Oberhausen – Irgendwann war es Helmut Stork selbst nicht geheuer. „Herr Furtmayr, haben Sie nichts zu sagen?“, fragte der Leiter der Jagdbehörde am Landratsamt den streitbaren Huglfinger. Furtmayr hatte mit seinen Wortmeldungen bei der jährlichen Dienstbesprechung der Jagdvorsteher, den Chefs der Jagdgenossenschaften, in Oberhausen mit seinen Äußerungen zur Jägerschaft schon oft für Aufregung gesorgt hatte. Doch Furtmayr blieb friedlich, auch die beiden Jäger-Chefs Florian Pfütze (Weilheim) und Manfred Berger (Schongau) hatten nichts zu meckern – so viel Harmonie war selten.

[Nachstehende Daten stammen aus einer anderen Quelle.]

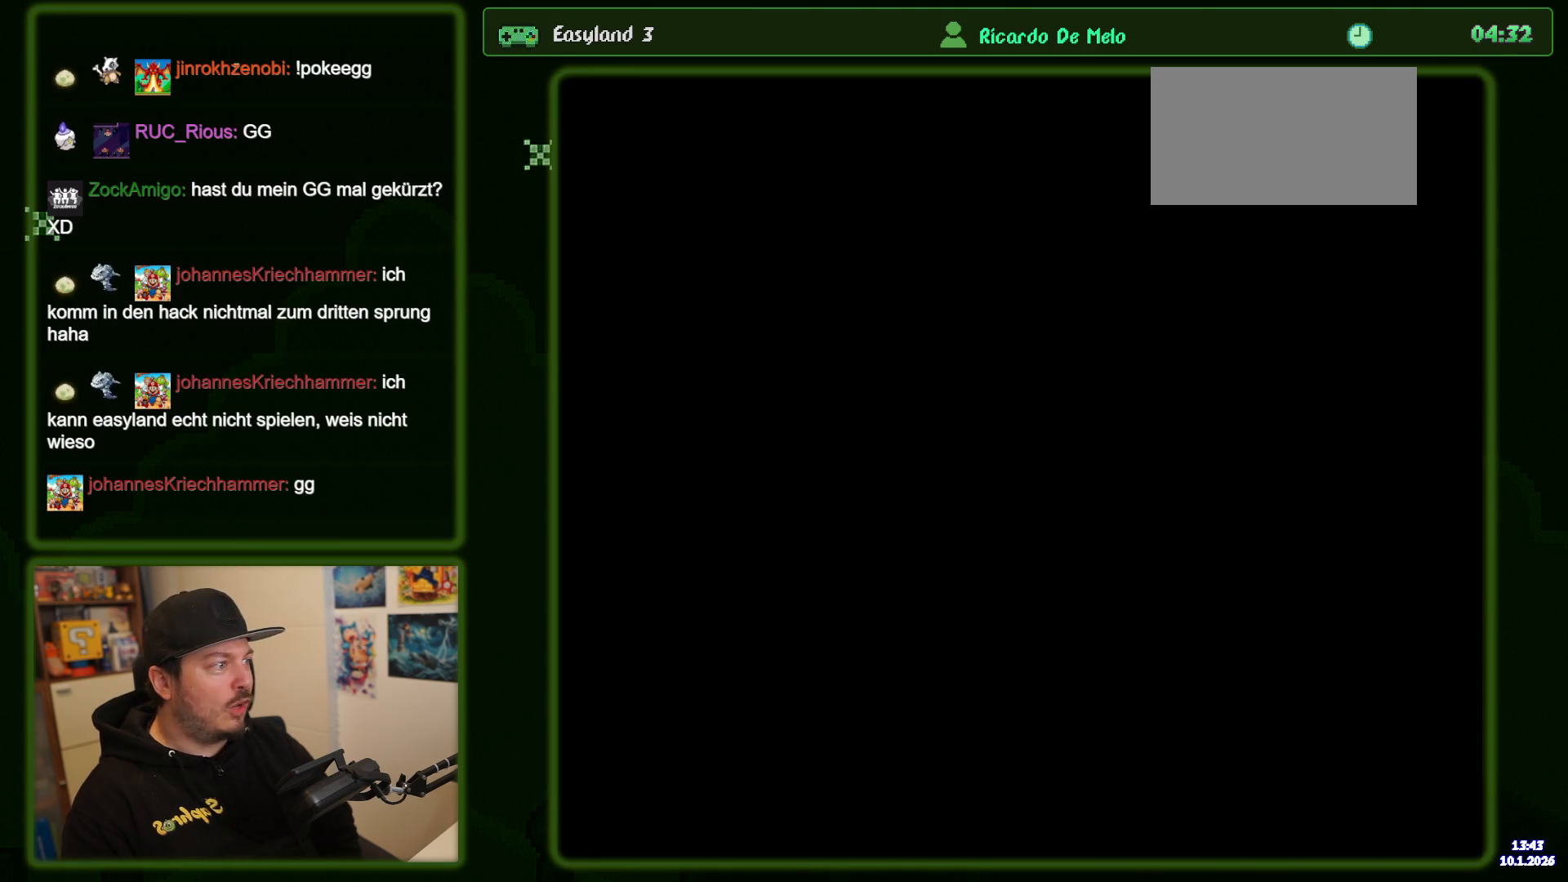
{"buttons": ["B", "Y"], "events": []}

Wildverbiss: Nicht richtig gut

Dabei war das alle drei Jahre erstellte Vegetationsgutachten, dass die Wildverbiss-Situation bei jungen Bäumen dokumentiert und die Basis für den Abschussplan ist, nicht richtig gut ausgefallen. Zwar gab es einige Hegegemeinschaften (der übergeordnete Begriff für mehrere Jagdreviere), die sich verbessert hatten, doch bei vielen hieß es: Reh-Abschuss trotzdem erhöhen.

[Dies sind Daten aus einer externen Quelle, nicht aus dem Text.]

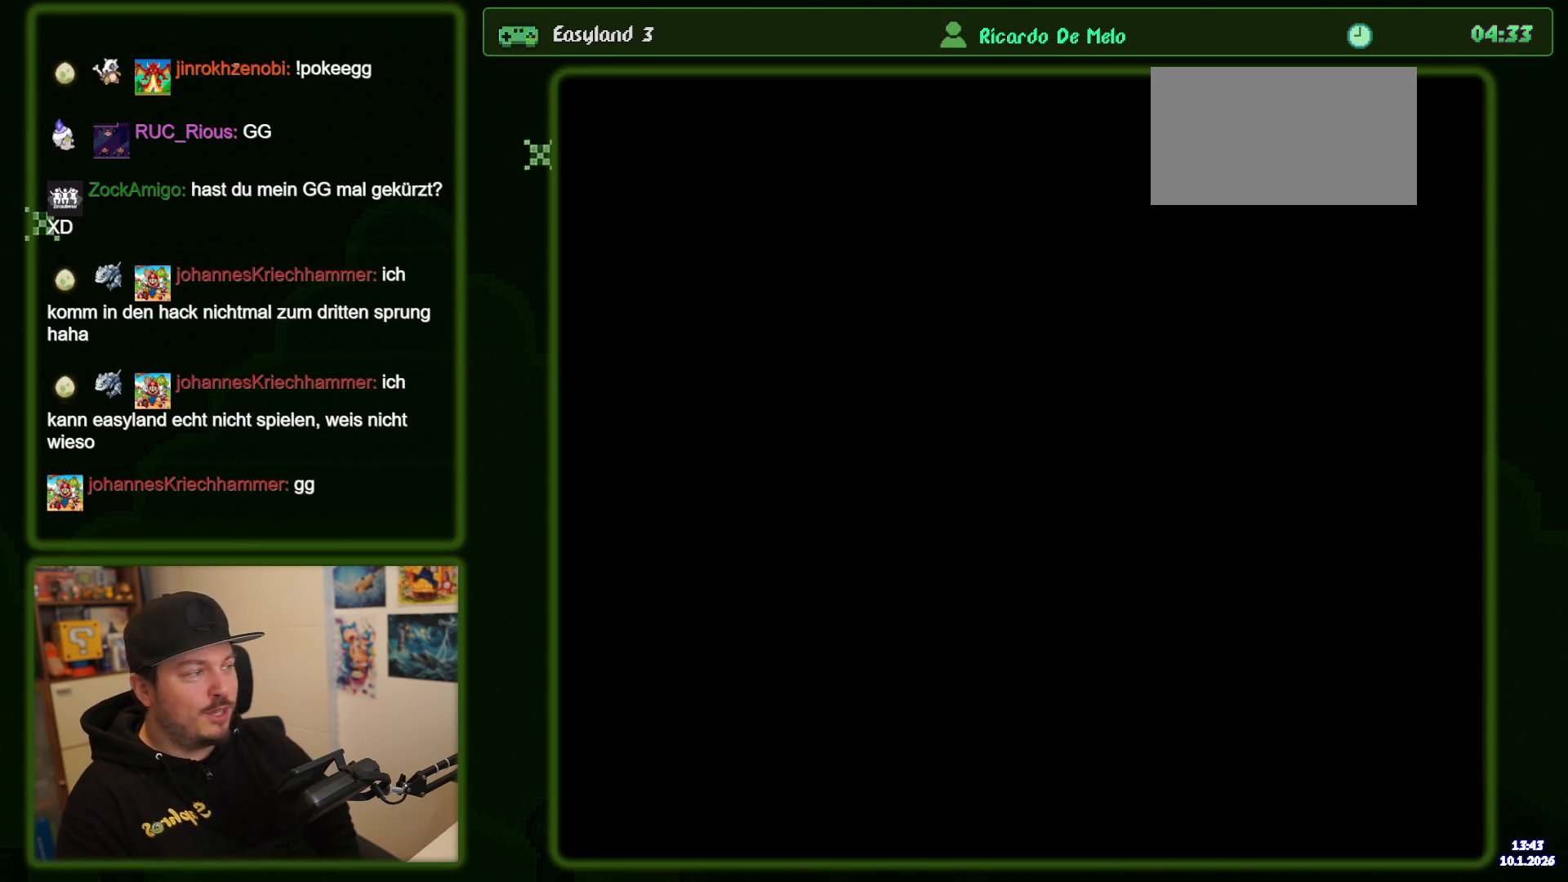
{"buttons": ["B", "Y"], "events": []}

214 Jagdreviere im Landkreis

In Zahlen trug das Stork folgendermaßen vor: 214 Jagdreviere gibt es im Landkreis, bei 172 (rund 80 Prozent) wurde der von der Jagdbehörde vorgeschlagene Abschussplan akzeptiert, bei den restlichen 42 musste er festgesetzt werden, weil entweder die Jäger oder die Grundstücksbesitzer (oder beide) eigentlich eine geringere Zahl an erforderlichem Abschuss gefordert hatten. Doch es gab keine Klagen, nicht einmal einen Widerspruch – so reibungslos hat das selten funktioniert.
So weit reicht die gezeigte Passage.